--- Work instructions ---
Reproduce the data below word for word, from its first line through the line that holds "to corn and soybean producing countries.", inclusive.

***** Materials provided

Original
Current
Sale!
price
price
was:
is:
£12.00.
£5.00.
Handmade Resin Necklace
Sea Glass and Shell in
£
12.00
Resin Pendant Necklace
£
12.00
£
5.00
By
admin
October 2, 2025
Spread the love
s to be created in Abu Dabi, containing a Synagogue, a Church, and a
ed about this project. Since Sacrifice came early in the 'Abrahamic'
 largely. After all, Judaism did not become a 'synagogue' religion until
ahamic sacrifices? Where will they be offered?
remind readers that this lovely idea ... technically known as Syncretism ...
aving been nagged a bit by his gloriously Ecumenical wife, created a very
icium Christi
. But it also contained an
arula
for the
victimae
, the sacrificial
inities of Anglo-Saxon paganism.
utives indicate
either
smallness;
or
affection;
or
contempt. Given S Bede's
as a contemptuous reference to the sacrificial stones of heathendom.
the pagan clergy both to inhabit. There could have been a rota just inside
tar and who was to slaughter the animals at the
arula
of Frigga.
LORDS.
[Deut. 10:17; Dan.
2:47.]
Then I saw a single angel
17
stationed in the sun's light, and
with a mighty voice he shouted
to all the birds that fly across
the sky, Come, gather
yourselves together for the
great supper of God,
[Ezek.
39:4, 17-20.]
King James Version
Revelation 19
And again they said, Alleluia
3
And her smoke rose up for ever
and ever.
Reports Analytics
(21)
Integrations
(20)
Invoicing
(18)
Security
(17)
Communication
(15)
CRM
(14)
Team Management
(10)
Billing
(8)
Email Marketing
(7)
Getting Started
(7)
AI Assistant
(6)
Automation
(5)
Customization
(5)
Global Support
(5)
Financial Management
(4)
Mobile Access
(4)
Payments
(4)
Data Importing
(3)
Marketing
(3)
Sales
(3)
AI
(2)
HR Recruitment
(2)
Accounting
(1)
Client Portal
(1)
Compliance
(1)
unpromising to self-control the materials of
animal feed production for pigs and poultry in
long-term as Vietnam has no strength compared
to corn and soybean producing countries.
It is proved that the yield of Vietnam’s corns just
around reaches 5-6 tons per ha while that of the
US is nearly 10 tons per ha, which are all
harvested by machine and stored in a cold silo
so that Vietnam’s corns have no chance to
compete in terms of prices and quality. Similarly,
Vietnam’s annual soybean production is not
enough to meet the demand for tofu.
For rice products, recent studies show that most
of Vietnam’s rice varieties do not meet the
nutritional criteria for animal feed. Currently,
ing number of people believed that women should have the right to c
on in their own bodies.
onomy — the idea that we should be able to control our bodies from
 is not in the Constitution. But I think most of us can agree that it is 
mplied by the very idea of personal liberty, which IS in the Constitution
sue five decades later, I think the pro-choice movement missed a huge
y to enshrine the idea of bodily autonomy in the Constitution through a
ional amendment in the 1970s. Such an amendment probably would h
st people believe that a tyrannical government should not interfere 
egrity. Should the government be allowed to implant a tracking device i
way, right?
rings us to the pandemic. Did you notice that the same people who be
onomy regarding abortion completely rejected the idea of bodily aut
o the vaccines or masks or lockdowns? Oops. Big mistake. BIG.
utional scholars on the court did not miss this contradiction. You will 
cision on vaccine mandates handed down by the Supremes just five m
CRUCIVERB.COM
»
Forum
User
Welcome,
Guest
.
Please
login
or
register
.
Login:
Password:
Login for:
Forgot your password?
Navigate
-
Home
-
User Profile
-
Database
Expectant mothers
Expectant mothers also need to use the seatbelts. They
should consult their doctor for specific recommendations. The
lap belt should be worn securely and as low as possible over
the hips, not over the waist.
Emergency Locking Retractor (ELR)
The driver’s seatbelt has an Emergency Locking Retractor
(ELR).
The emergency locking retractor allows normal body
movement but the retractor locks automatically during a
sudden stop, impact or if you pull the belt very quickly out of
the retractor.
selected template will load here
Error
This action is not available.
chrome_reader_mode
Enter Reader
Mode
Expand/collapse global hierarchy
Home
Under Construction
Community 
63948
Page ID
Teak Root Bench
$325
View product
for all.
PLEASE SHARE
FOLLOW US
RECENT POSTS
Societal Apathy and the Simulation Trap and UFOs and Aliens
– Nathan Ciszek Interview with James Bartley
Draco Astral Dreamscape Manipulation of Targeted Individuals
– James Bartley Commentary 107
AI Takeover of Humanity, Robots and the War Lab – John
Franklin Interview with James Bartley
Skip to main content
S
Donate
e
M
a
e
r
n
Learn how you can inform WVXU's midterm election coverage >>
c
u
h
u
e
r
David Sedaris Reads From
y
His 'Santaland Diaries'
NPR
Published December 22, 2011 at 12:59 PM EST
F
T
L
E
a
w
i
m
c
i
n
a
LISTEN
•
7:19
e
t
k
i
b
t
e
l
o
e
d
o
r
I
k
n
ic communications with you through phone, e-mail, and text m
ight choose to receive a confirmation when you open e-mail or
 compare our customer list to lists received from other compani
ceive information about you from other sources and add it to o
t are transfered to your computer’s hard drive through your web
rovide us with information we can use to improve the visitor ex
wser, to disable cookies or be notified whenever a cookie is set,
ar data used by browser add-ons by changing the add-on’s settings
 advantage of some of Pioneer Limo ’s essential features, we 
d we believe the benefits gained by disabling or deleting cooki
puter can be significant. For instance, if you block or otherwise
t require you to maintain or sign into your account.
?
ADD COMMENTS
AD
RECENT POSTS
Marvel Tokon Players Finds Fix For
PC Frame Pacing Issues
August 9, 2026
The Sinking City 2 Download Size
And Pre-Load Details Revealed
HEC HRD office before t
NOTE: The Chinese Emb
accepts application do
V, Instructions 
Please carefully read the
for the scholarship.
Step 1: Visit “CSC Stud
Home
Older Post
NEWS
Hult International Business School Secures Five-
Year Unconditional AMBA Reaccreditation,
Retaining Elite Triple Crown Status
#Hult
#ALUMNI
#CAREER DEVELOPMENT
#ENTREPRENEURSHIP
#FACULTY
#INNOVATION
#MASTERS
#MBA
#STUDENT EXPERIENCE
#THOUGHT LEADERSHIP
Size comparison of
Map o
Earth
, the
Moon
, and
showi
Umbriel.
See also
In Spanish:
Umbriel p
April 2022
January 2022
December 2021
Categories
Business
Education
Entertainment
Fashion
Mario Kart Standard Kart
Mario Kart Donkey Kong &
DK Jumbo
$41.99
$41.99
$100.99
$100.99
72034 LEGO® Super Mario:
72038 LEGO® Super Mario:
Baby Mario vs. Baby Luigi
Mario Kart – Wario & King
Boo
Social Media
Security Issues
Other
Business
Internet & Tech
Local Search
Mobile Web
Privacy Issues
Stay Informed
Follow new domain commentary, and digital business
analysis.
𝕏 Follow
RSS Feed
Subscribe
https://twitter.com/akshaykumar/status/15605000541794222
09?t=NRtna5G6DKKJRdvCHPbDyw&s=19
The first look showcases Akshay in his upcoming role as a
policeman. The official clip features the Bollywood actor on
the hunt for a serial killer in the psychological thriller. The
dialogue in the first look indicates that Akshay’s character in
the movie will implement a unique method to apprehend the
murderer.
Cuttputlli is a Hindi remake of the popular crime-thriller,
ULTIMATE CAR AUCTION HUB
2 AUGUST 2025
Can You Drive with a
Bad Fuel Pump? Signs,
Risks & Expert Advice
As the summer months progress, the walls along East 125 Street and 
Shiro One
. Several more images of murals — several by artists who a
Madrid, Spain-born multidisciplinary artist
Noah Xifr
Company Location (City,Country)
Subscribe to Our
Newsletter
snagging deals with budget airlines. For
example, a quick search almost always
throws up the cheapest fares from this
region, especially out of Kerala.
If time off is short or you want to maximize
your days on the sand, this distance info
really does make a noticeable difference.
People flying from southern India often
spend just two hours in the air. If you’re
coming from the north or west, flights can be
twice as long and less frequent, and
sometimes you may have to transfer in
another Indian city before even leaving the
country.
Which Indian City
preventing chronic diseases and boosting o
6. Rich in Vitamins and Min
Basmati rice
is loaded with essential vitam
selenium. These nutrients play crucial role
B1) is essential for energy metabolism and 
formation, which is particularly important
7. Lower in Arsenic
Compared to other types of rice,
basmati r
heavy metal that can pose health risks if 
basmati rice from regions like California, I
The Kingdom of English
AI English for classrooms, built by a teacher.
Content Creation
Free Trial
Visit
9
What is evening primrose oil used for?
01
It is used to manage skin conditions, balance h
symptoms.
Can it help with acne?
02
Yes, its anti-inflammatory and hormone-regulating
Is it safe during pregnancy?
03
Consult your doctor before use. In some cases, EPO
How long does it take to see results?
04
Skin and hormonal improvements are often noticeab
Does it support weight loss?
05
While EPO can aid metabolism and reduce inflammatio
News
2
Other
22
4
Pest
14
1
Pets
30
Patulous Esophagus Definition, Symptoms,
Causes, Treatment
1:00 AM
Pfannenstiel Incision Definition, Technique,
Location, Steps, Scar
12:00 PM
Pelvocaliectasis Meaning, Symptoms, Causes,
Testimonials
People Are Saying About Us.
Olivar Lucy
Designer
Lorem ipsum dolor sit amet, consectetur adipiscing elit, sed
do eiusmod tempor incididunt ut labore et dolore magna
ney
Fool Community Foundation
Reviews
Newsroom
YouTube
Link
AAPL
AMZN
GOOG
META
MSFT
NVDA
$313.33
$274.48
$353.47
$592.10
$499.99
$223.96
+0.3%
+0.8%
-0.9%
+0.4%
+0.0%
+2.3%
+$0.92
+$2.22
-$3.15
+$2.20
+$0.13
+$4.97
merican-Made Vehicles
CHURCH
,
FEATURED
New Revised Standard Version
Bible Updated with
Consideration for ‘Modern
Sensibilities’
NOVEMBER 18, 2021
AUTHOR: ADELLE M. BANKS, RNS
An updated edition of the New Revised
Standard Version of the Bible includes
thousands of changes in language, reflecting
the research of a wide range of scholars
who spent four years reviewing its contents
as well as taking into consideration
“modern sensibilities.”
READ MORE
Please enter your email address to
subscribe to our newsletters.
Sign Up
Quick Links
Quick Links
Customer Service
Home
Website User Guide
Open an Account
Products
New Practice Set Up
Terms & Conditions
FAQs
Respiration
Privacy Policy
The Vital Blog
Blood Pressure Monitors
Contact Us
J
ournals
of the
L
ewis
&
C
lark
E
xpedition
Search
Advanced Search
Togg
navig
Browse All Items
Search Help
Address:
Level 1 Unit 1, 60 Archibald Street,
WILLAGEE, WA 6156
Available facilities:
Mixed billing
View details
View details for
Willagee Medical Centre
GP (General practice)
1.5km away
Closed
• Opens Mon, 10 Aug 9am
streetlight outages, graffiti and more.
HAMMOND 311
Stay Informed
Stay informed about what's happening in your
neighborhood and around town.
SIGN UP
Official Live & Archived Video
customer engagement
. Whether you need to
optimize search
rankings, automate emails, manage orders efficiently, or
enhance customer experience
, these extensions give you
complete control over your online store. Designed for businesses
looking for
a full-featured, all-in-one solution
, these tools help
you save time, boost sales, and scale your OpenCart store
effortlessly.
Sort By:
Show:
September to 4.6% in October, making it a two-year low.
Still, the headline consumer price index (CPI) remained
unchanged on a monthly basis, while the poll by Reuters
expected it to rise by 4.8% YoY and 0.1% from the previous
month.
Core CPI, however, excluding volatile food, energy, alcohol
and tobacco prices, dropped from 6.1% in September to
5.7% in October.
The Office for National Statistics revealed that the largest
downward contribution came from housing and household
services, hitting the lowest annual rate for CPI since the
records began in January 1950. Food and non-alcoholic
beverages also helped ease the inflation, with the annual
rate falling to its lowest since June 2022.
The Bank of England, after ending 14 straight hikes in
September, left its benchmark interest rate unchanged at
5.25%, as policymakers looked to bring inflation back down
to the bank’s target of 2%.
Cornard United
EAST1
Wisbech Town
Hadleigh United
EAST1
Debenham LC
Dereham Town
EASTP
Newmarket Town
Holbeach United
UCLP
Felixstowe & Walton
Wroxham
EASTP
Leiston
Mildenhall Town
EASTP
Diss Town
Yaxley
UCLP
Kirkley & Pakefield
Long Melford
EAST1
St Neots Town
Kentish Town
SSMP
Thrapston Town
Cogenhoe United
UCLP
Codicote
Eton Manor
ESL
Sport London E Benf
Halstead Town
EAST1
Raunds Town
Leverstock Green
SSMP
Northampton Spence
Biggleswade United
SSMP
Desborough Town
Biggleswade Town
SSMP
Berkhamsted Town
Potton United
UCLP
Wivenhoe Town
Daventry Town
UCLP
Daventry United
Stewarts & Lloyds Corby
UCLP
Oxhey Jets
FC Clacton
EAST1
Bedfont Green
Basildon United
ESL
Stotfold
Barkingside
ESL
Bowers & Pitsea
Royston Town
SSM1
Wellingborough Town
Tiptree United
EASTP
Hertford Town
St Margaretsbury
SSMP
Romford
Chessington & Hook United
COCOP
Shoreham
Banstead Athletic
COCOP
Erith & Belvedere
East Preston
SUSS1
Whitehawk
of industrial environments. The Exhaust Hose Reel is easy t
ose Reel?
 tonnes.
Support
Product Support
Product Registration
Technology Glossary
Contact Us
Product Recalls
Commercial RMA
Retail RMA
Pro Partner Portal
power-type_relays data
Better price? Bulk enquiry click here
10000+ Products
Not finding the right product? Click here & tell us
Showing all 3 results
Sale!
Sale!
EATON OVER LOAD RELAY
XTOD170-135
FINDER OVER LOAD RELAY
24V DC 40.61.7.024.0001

**********

--- Problem solution ---
Original
Current
Sale!
price
price
was:
is:
£12.00.
£5.00.
Handmade Resin Necklace
Sea Glass and Shell in
£
12.00
Resin Pendant Necklace
£
12.00
£
5.00
By
admin
October 2, 2025
Spread the love
s to be created in Abu Dabi, containing a Synagogue, a Church, and a
ed about this project. Since Sacrifice came early in the 'Abrahamic'
 largely. After all, Judaism did not become a 'synagogue' religion until
ahamic sacrifices? Where will they be offered?
remind readers that this lovely idea ... technically known as Syncretism ...
aving been nagged a bit by his gloriously Ecumenical wife, created a very
icium Christi
. But it also contained an
arula
for the
victimae
, the sacrificial
inities of Anglo-Saxon paganism.
utives indicate
either
smallness;
or
affection;
or
contempt. Given S Bede's
as a contemptuous reference to the sacrificial stones of heathendom.
the pagan clergy both to inhabit. There could have been a rota just inside
tar and who was to slaughter the animals at the
arula
of Frigga.
LORDS.
[Deut. 10:17; Dan.
2:47.]
Then I saw a single angel
17
stationed in the sun's light, and
with a mighty voice he shouted
to all the birds that fly across
the sky, Come, gather
yourselves together for the
great supper of God,
[Ezek.
39:4, 17-20.]
King James Version
Revelation 19
And again they said, Alleluia
3
And her smoke rose up for ever
and ever.
Reports Analytics
(21)
Integrations
(20)
Invoicing
(18)
Security
(17)
Communication
(15)
CRM
(14)
Team Management
(10)
Billing
(8)
Email Marketing
(7)
Getting Started
(7)
AI Assistant
(6)
Automation
(5)
Customization
(5)
Global Support
(5)
Financial Management
(4)
Mobile Access
(4)
Payments
(4)
Data Importing
(3)
Marketing
(3)
Sales
(3)
AI
(2)
HR Recruitment
(2)
Accounting
(1)
Client Portal
(1)
Compliance
(1)
unpromising to self-control the materials of
animal feed production for pigs and poultry in
long-term as Vietnam has no strength compared
to corn and soybean producing countries.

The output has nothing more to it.